### Supplied records ###

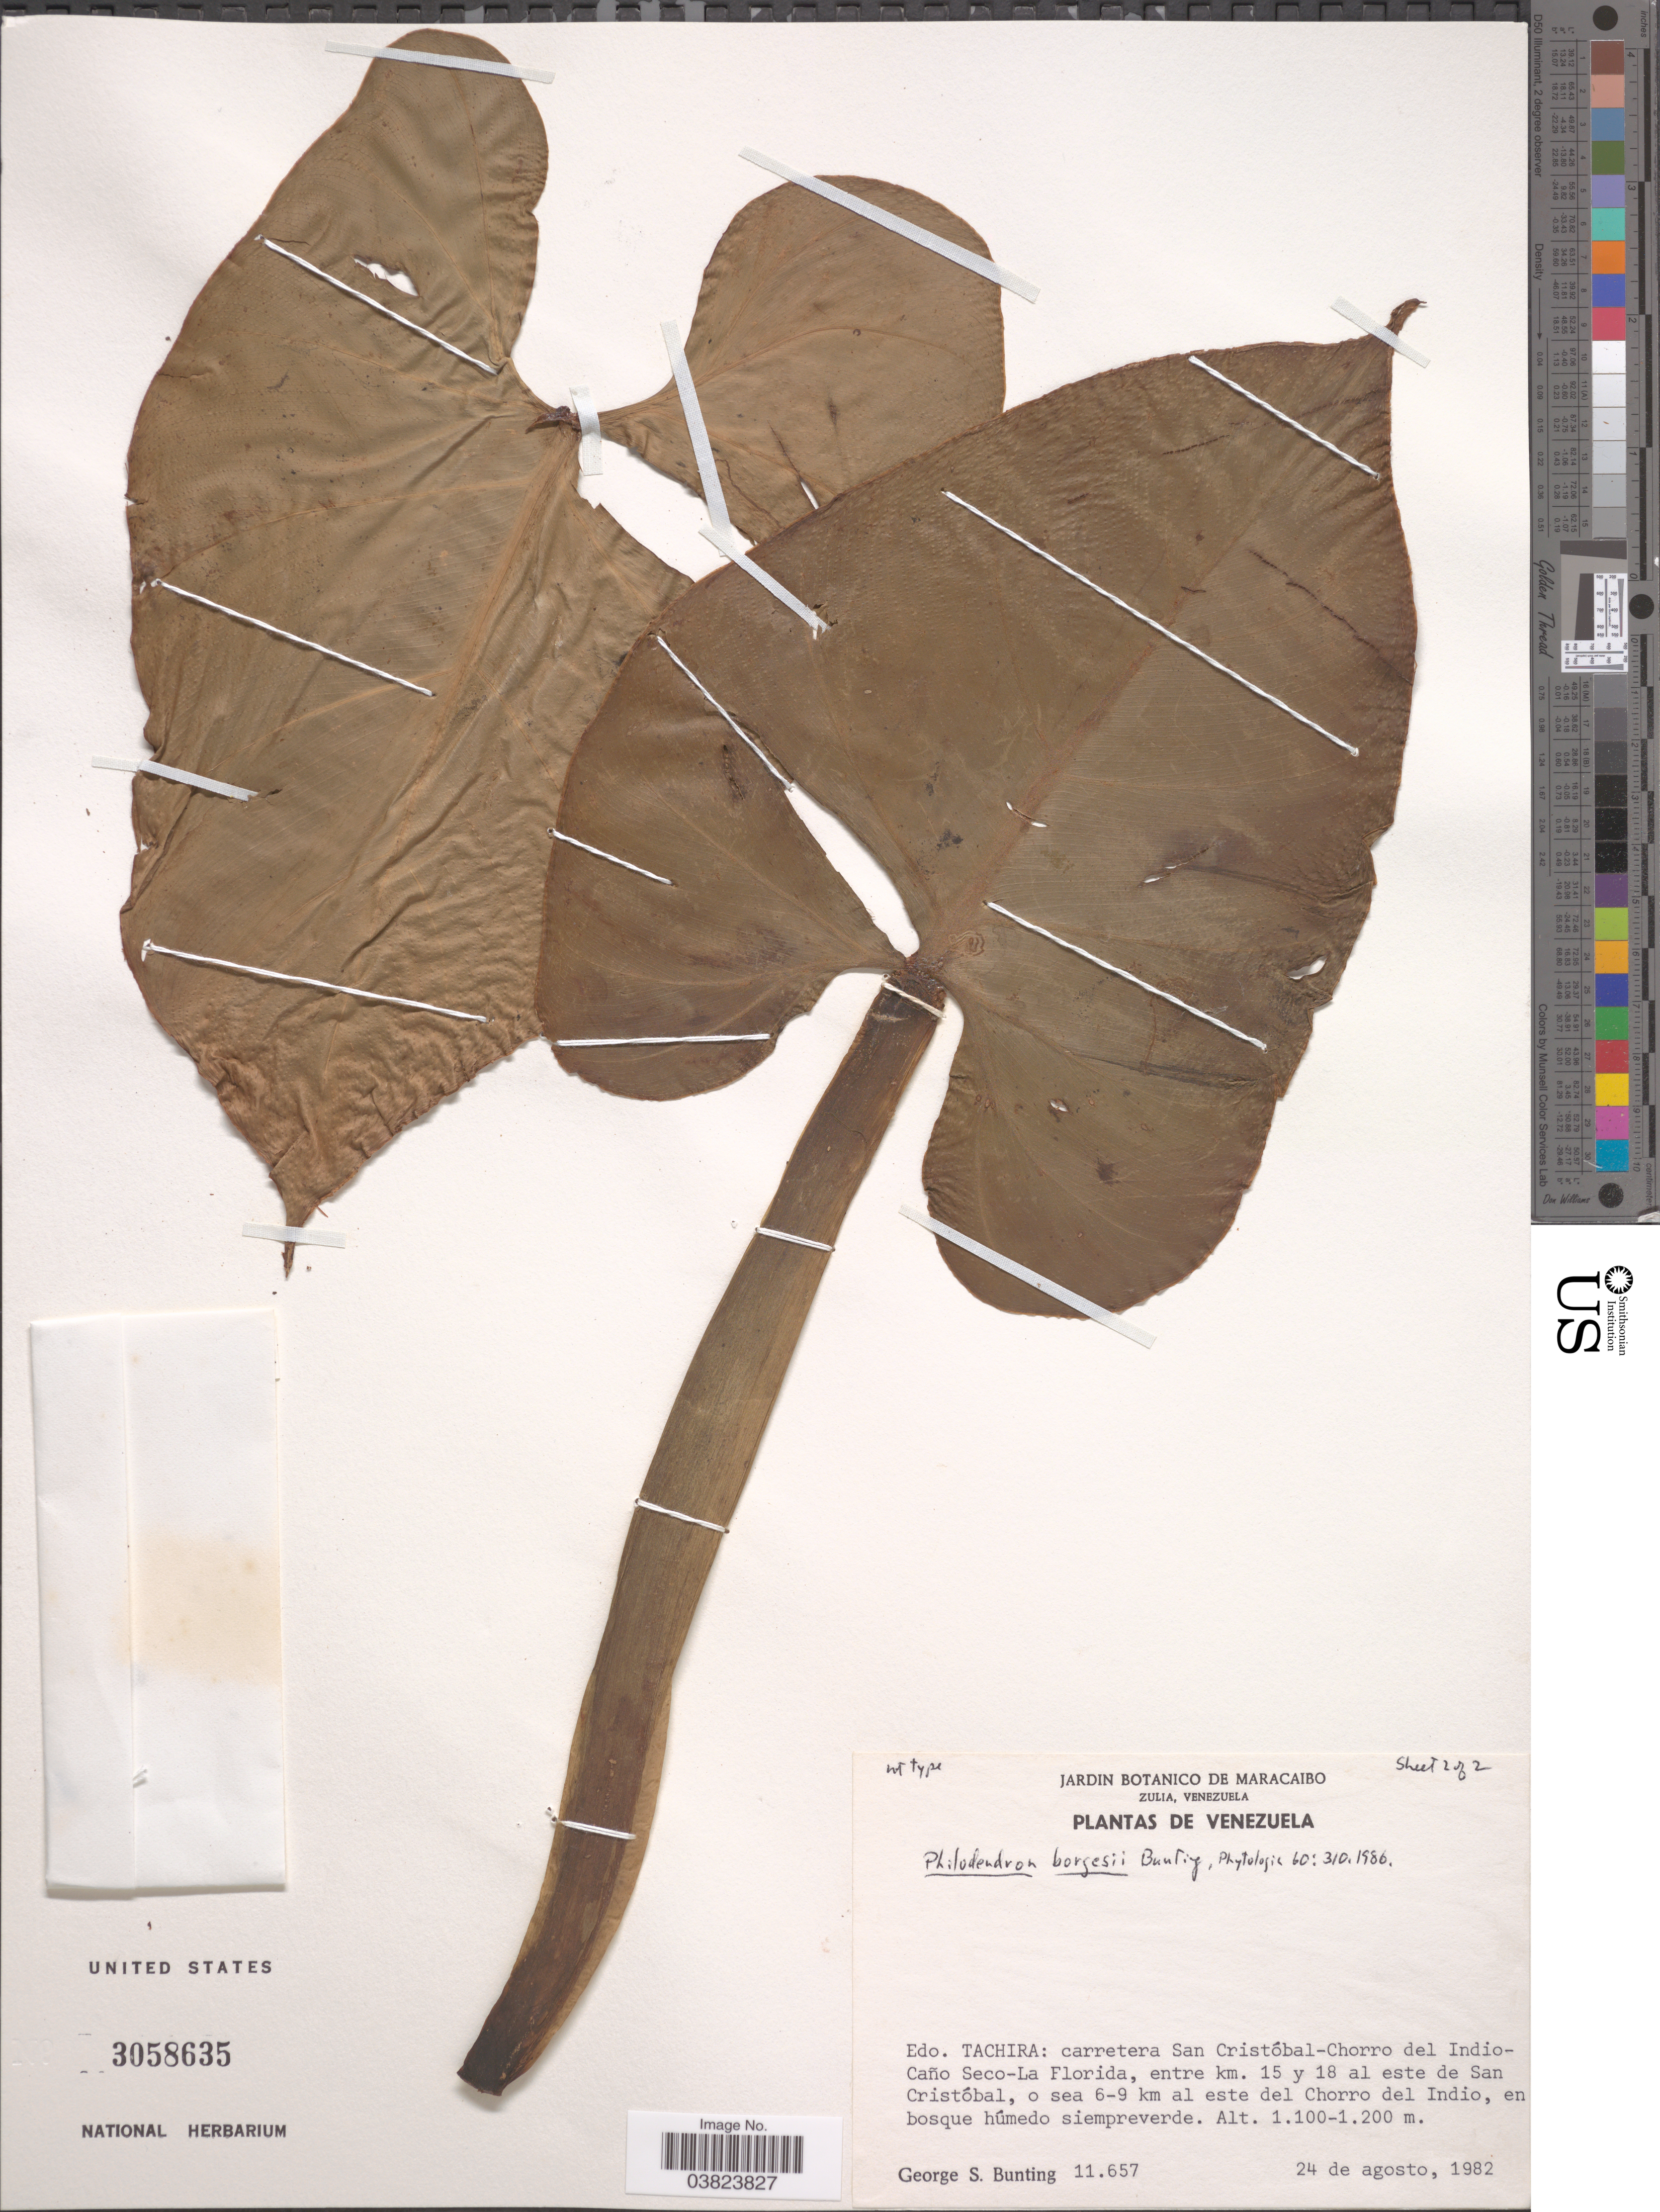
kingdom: Plantae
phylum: Tracheophyta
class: Liliopsida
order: Alismatales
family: Araceae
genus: Philodendron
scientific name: Philodendron borgesii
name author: G.S. Bunting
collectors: G. S. Bunting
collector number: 11657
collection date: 1982-08-24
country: Venezuela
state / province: Tachira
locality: Edo. Tachira: carretera San Cristóbal-Chorro del Indio-Caño Seco-La Florida, entre km. 15 y 18 al este de San Cristóbal, o sea 6-9 km al este del Chorro del Indio, en bosque húmedo siempreverde.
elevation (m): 1100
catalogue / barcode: US 3058635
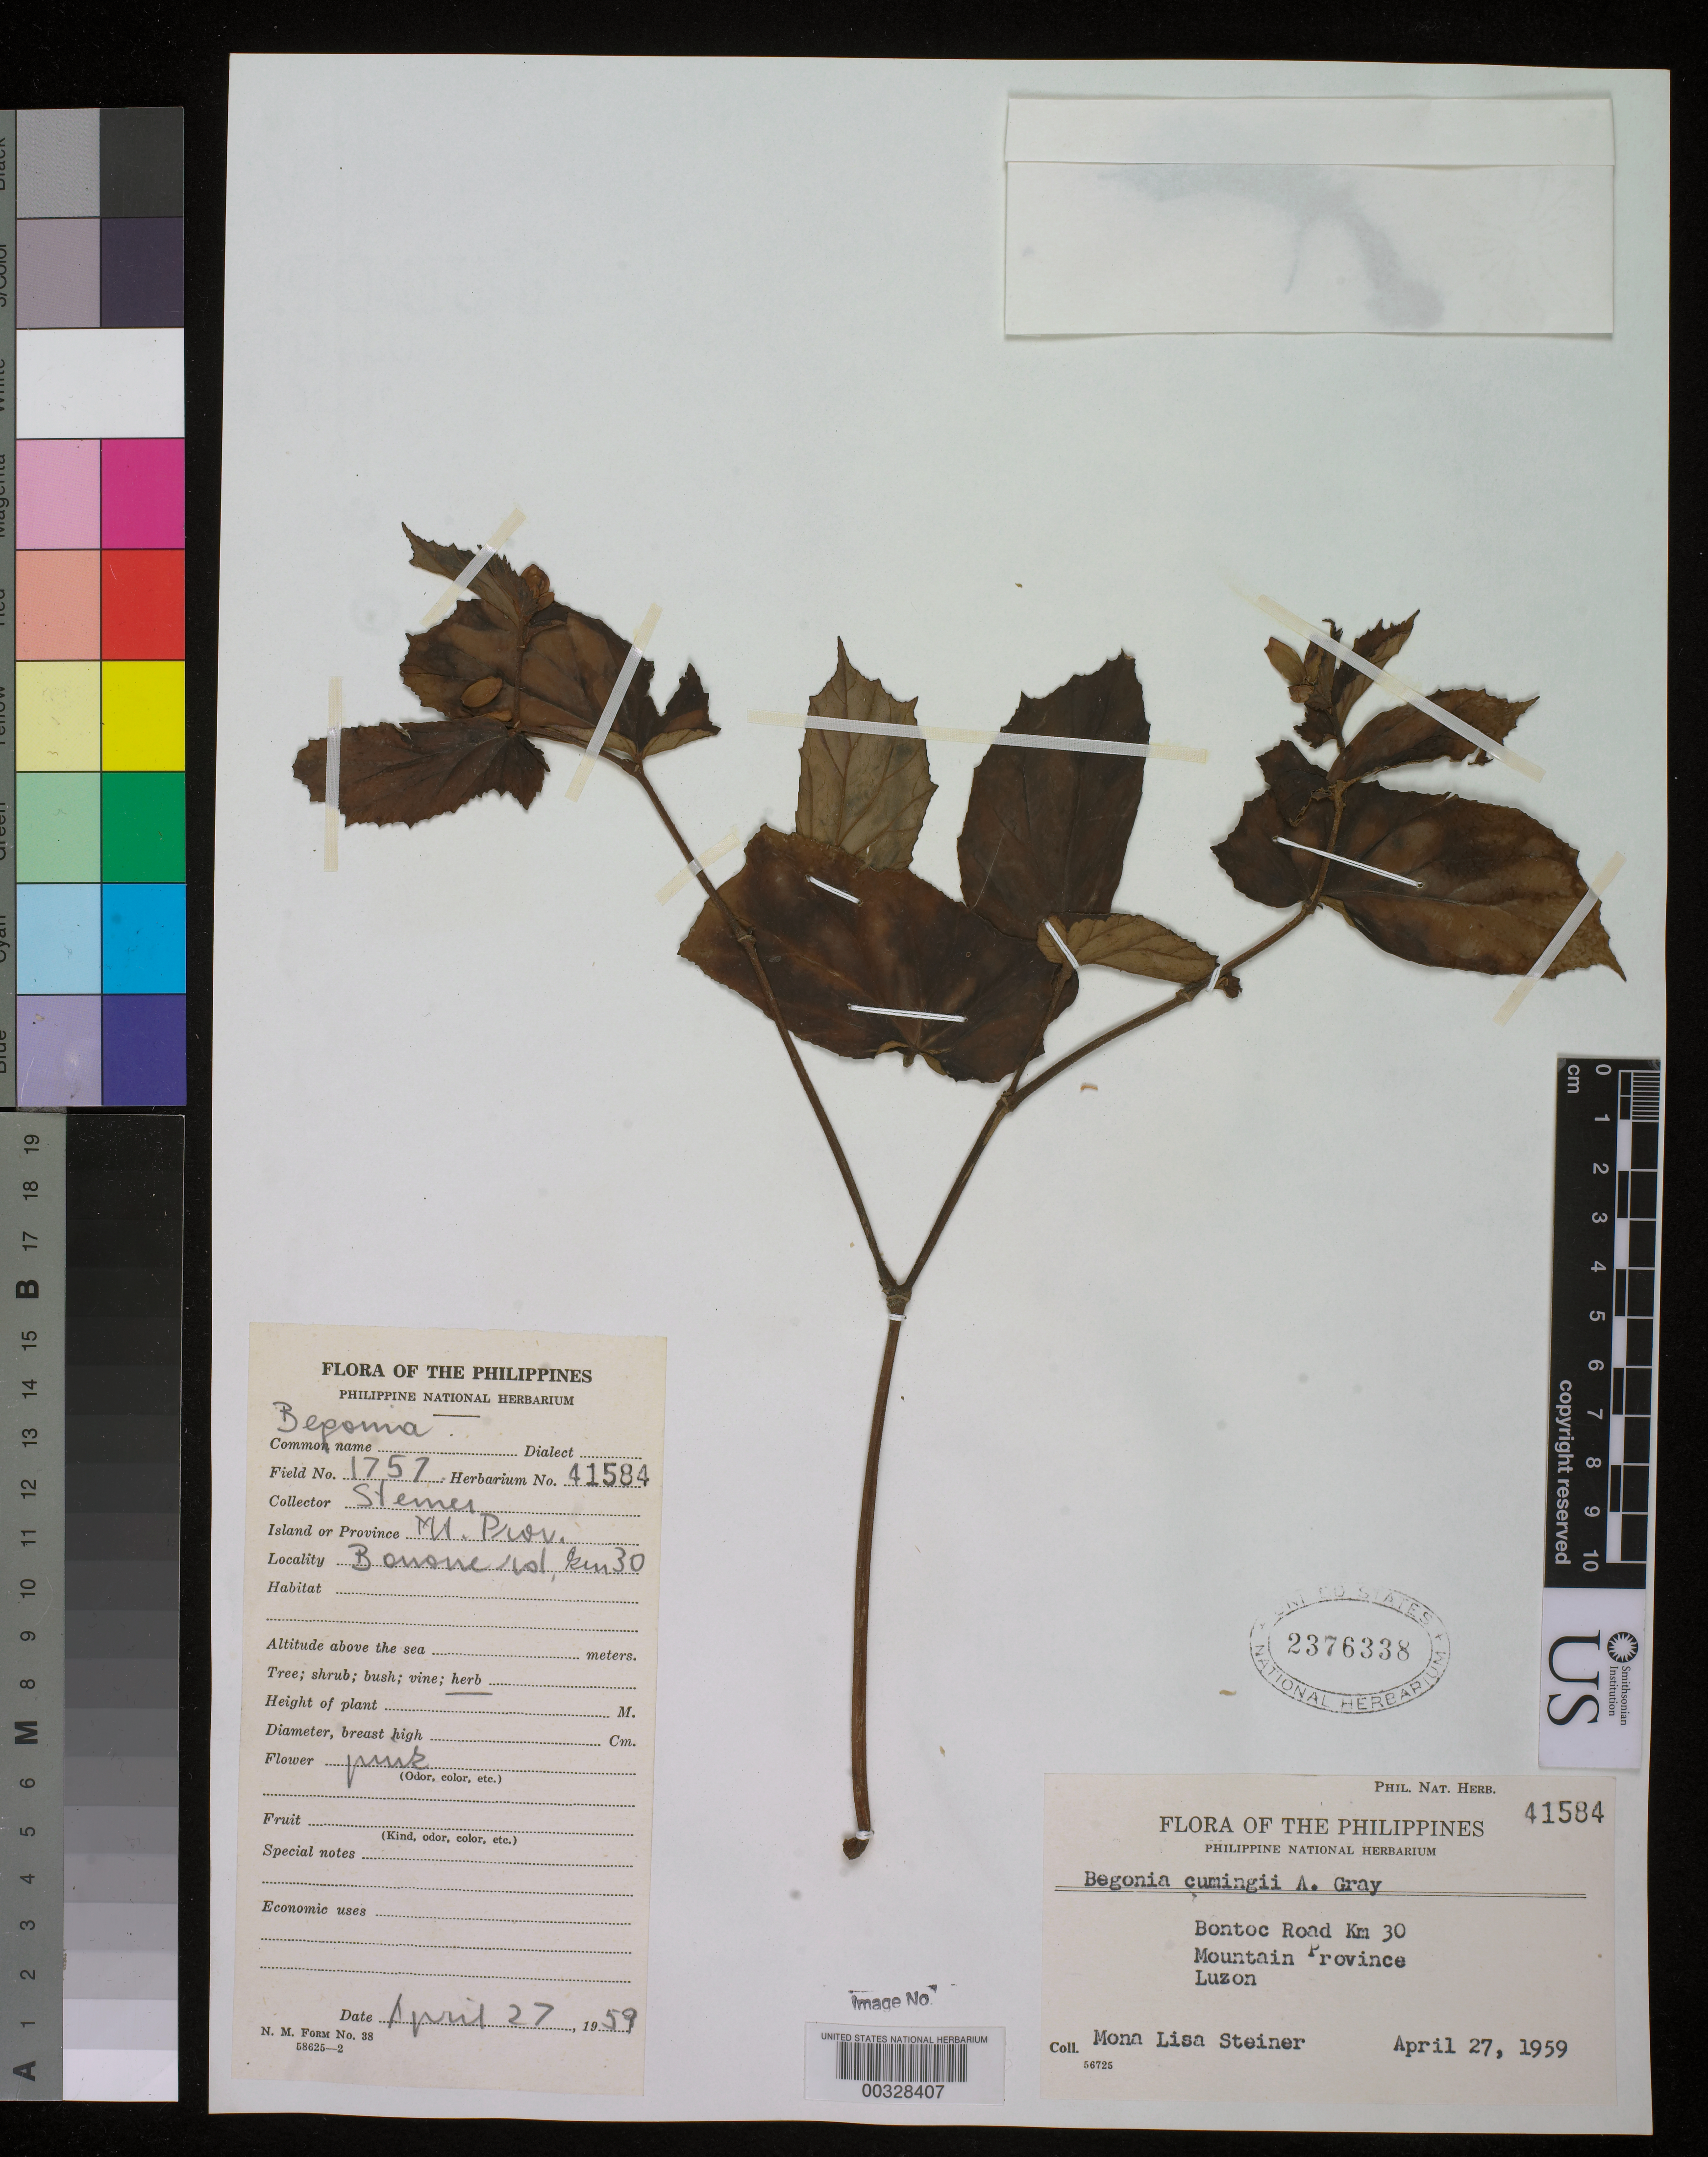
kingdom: Plantae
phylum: Tracheophyta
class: Magnoliopsida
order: Cucurbitales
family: Begoniaceae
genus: Begonia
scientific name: Begonia cumingii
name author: A. Gray in Wilkes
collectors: M. Steiner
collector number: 1757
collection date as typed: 27 Apr 1959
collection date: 1959-04-27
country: Philippines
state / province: Cordillera (Administrative Region)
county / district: Mountain province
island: Luzon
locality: Bontoc road km 30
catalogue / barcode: US 2376338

###

**To be done:**
Copy the items line for line, from the very start through the line that contains "state / province: Tachira", and leave any pictures out.

**Written response:**
kingdom: Plantae
phylum: Tracheophyta
class: Liliopsida
order: Alismatales
family: Araceae
genus: Philodendron
scientific name: Philodendron borgesii
name author: G.S. Bunting
collectors: G. S. Bunting
collector number: 11657
collection date: 1982-08-24
country: Venezuela
state / province: Tachira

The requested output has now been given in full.